Wherever "Phòng" occurs in the entries, copy the line that holds it.
━━ Source records ━━
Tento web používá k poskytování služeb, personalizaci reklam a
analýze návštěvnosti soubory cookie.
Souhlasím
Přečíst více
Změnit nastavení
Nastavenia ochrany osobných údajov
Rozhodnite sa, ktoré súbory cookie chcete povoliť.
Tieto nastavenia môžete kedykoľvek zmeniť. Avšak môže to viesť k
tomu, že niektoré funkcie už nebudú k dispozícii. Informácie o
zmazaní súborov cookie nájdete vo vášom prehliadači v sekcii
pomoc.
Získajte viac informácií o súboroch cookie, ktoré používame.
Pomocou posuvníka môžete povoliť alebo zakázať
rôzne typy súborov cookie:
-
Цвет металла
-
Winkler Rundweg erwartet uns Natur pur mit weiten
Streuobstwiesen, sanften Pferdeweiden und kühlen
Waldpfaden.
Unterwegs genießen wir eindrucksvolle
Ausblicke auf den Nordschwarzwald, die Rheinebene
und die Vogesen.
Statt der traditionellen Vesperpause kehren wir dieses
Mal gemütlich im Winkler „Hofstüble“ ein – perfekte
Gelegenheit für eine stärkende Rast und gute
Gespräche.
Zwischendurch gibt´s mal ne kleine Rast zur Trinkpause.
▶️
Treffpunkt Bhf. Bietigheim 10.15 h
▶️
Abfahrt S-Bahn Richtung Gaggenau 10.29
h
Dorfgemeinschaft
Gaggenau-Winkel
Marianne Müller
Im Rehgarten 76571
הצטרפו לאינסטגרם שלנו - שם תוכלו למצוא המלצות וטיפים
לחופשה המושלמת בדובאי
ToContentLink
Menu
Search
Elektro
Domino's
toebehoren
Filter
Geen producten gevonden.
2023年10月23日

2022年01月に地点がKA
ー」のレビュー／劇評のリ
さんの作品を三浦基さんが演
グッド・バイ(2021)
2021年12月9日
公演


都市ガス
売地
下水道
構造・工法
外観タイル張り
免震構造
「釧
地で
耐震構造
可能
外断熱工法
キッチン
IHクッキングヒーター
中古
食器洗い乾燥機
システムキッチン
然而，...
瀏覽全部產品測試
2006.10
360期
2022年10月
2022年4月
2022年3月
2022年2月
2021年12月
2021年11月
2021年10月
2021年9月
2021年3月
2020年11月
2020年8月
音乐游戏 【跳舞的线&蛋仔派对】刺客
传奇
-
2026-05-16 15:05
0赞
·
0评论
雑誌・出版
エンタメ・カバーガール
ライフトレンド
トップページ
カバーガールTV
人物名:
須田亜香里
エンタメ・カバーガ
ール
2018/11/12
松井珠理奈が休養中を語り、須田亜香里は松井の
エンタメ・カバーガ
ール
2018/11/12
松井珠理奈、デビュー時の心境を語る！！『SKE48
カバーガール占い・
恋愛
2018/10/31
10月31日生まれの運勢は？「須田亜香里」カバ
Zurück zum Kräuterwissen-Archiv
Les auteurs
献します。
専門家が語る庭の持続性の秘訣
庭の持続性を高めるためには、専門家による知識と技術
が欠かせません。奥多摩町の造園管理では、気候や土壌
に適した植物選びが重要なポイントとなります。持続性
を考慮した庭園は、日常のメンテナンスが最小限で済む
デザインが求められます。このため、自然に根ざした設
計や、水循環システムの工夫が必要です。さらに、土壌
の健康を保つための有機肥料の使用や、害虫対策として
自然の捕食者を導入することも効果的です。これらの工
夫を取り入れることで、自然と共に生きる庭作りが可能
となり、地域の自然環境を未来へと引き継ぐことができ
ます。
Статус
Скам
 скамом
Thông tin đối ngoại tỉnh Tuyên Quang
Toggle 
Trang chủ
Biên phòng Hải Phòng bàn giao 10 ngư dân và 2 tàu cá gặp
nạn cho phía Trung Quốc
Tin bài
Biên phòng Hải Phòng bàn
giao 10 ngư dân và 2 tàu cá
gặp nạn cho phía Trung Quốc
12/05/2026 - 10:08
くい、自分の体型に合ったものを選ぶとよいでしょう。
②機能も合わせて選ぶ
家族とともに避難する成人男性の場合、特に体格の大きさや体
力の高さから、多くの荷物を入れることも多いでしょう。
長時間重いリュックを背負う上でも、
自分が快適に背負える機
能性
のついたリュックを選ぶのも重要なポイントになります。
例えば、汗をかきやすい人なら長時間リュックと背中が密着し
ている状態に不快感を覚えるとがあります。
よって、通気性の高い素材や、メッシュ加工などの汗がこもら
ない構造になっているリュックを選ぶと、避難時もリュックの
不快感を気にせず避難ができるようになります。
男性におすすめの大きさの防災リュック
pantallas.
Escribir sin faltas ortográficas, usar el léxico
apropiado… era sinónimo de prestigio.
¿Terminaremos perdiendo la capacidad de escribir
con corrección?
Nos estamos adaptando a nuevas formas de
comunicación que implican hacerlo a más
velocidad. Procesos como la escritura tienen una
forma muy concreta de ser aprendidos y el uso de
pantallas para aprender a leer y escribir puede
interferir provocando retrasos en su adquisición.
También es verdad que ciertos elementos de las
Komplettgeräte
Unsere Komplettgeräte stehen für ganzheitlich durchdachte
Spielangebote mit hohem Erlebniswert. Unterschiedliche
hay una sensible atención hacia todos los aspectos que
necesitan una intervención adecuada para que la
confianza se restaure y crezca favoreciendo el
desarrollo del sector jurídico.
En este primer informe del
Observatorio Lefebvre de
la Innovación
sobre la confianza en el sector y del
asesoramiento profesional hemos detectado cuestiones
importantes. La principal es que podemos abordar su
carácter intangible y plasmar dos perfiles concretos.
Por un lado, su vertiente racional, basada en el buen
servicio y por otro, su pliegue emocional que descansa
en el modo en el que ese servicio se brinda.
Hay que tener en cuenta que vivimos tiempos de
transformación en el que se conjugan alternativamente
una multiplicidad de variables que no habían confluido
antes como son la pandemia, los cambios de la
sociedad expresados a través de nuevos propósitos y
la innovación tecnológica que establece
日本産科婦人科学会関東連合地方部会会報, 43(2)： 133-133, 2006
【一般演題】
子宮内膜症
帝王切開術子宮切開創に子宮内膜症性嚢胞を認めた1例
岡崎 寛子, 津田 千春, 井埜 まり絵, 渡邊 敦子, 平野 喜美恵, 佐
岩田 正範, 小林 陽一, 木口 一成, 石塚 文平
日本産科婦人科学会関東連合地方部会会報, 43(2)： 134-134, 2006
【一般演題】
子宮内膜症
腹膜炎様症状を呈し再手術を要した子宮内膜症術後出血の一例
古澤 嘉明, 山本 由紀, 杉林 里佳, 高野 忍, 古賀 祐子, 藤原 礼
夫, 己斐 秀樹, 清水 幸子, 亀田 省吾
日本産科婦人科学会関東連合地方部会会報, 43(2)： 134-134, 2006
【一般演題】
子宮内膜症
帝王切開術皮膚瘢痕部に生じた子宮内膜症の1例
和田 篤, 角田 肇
━━━
Problem solution:
Biên phòng Hải Phòng bàn giao 10 ngư dân và 2 tàu cá gặp
Biên phòng Hải Phòng bàn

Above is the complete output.